There are currently 2 categories of rapid tests available for influenza testing:

  1. Rapid molecular assays: Rapid molecular assays use polymerase chain reaction (PCR) or other nucleic acid amplification techniques and provide >95% specificity and sensitivity rates. Many are CLIA-waived tests, meaning they can be performed in an office or clinic without having to send them to a laboratory for results. They produce results in 15-30 minutes. Rapid molecular assays are the best tests for influenza to use in clinical practice because of their accuracy and their ability to produce in-office results.
  2. Rapid influenza diagnostic tests (RIDT): RIDTs are influenza antigen tests and, while they have high specificity (98.2-100%, depending on the virus type), they have low sensitivity (0-33.3%, depending on the virus type) compared to rapid molecular assays. For this reason, they are not a preferred testing method and their clinical utility has been called into question. RIDTs produce results in 10-15 minutes and are also available as CLIA-waived tests.

A variety of laboratory tests are available as well, including those that use immunofluorescence assay and cell culturing techniques. While these tests can be highly sensitive and specific, unfortunately it can take up to 10 days to produce results so they are not useful in clinical practice. They do allow for extensive characterization of the virus, so for this reason are helpful tools for public health surveillance and research.

Distinguishing between COVID-19 and influenza clinically

Unfortunately, influenza and COVID-19 have similar presentations and differentiating between the two can be challenging.

According to the CDC, both COVID-19 and influenza can cause:

  • Fever
  • Cough
  • Shortness of breath
  • Fatigue
  • Sore throat
  • Runny or stuffy nose
  • Muscle aches
  • Headache
  • In some cases, vomiting and diarrhea

The primary differentiating symptom may be a change in, or loss of, sense of taste and/or smell, which is indicative of COVID-19, although not all persons with COVID-19 will experience these.

Symptom onset for COVID-19 ranges from 2-14 days (average around 5 days) after exposure, while onset for influenza ranges from 1-4 days after exposure. This similar onset makes it of limited value when trying to distinguish between the two.

An important and worrying possibility this flu season is co-infection with COVID-19 and influenza. There have been tests approved to test for both COVID-19 and influenza at the same time. The CDC has developed one they are distributing to public health laboratories, and there are several tests available to commercial labs as well; however, there are not currently any available point-of-care tests that will test for both with a single sample.

Finally, remember these tips from the CDC to prepare for the upcoming season:

  • Get a flu vaccine: It’s more important than ever to protect you and your patients by getting your flu vaccine.
  • Wear appropriate PPE when vaccinating: In addition to screening patients for COVID-19, this season the CDC recommends wearing facemasks and eye protection (depending on the level of community transmission).


1. Centers for Disease Control and Prevention. Coronavirus Disease 2019. CDC website. https://www.cdc.gov/coronavirus/2019-ncov/. Accessed September 8, 2020.

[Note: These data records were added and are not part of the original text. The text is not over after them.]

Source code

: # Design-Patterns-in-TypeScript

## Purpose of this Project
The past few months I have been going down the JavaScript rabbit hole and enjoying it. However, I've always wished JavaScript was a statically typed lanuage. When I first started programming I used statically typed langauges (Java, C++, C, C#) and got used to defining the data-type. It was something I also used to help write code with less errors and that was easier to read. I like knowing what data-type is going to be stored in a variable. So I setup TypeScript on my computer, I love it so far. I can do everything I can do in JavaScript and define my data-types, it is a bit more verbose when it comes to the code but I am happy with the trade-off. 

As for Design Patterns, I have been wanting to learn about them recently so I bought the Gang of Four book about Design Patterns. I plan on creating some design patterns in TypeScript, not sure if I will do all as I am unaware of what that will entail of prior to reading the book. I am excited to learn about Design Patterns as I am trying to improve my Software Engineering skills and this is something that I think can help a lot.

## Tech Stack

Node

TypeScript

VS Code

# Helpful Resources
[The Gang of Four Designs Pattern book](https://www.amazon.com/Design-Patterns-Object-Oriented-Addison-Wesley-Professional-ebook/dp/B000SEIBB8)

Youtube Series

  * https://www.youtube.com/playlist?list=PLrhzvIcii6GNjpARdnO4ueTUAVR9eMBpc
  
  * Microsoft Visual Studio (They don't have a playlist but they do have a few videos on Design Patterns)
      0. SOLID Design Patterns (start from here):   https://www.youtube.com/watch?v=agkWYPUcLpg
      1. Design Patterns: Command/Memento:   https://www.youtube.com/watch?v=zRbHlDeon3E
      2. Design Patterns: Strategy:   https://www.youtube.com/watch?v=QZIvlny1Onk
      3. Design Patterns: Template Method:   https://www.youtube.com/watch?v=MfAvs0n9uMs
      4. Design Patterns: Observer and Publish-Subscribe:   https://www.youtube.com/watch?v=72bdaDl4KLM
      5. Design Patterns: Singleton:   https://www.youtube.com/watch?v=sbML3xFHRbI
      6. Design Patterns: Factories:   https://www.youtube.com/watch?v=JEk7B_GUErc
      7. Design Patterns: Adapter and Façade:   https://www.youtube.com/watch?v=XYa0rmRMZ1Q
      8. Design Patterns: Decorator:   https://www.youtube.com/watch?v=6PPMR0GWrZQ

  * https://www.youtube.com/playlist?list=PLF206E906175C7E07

2. Centers for Disease Control and Prevention. Flu – Information for Healthcare Professionals 2020. CDC website. https://www.cdc.gov/flu/professionals/. Accessed September 8, 2020.

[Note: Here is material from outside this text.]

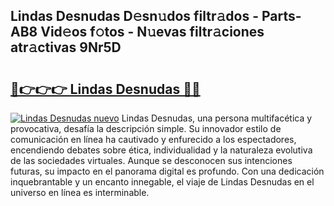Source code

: ## Lindas Desnudas D𝚎sn𝚞dos filtr𝚊dos - Parts-AB8 Vid𝚎os f𝚘tos - N𝚞evas filtr𝚊ciones atr𝚊ctivas 9Nr5D

# <h2><a href="http://mbbcyw3.tromn.icu/?c=Lindas+Desnudas">🔗👉👉👉 Lindas Desnudas 🔗🔗</a></h2>

[![Lindas Desnudas nuevo](https://i.imgur.com/pEAQMta.gif)](http://mbbcyw3.tromn.icu/?c=Lindas+Desnudas)
Lindas Desnudas, una persona multifacética y provocativa, desafía la descripción simple. Su innovador estilo de comunicación en línea ha cautivado y enfurecido a los espectadores, encendiendo debates sobre ética, individualidad y la naturaleza evolutiva de las sociedades virtuales. Aunque se desconocen sus intenciones futuras, su impacto en el panorama digital es profundo. Con una dedicación inquebrantable y un encanto innegable, el viaje de Lindas Desnudas en el universo en línea es interminable.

3. Centers for Disease Control and Prevention. Influenza (Flu). CDC website. https://www.cdc.gov/flu/symptoms/. Accessed September 8, 2020.

4. Benirschke RC, McElvania E, Thomson RB Jr, Kaul KL, Das S. Clinical impact of rapid point-of-care PCR influenza testing in an urgent care setting: a single-center study. J Clin Microbiol. 2019;57:e01281-18.

5. Trombetta VK, Chan YL, Bankowski MJ. Are rapid influenza antigen tests still clinically useful in today's molecular diagnostics world? Hawaii J Med Public Health. 2018;77:226-230.